### WORK TO COMPLETE:
This exercise asks for a copy of each line in the records below with the word "Profile" in it.
(Beginning of RECORDS)
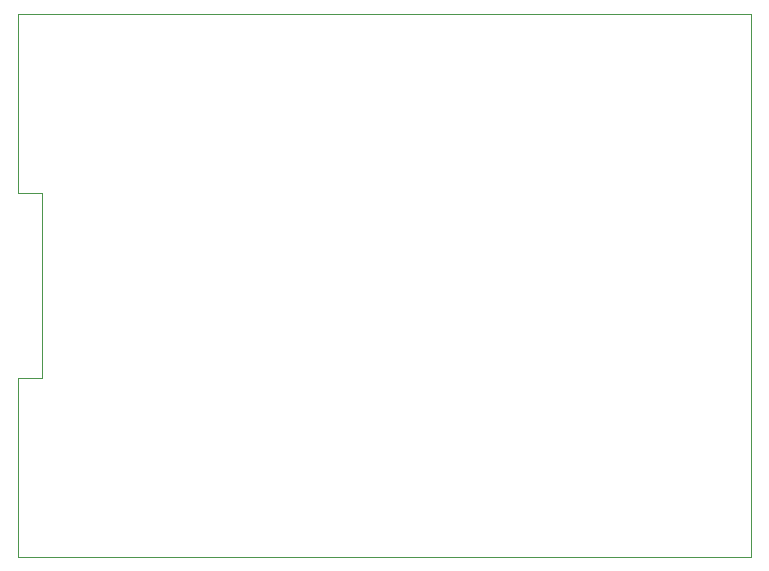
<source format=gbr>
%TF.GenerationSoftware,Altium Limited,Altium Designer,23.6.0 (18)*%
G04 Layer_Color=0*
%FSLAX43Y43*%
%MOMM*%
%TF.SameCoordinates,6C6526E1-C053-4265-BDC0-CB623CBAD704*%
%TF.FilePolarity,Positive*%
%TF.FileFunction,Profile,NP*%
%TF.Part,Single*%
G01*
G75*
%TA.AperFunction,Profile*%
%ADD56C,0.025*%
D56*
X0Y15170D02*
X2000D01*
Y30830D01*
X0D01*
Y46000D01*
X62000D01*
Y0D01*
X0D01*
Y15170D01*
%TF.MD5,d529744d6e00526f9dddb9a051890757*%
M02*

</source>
(End of RECORDS)
### WRITTEN SOLUTION:
%TF.FileFunction,Profile,NP*%
%TA.AperFunction,Profile*%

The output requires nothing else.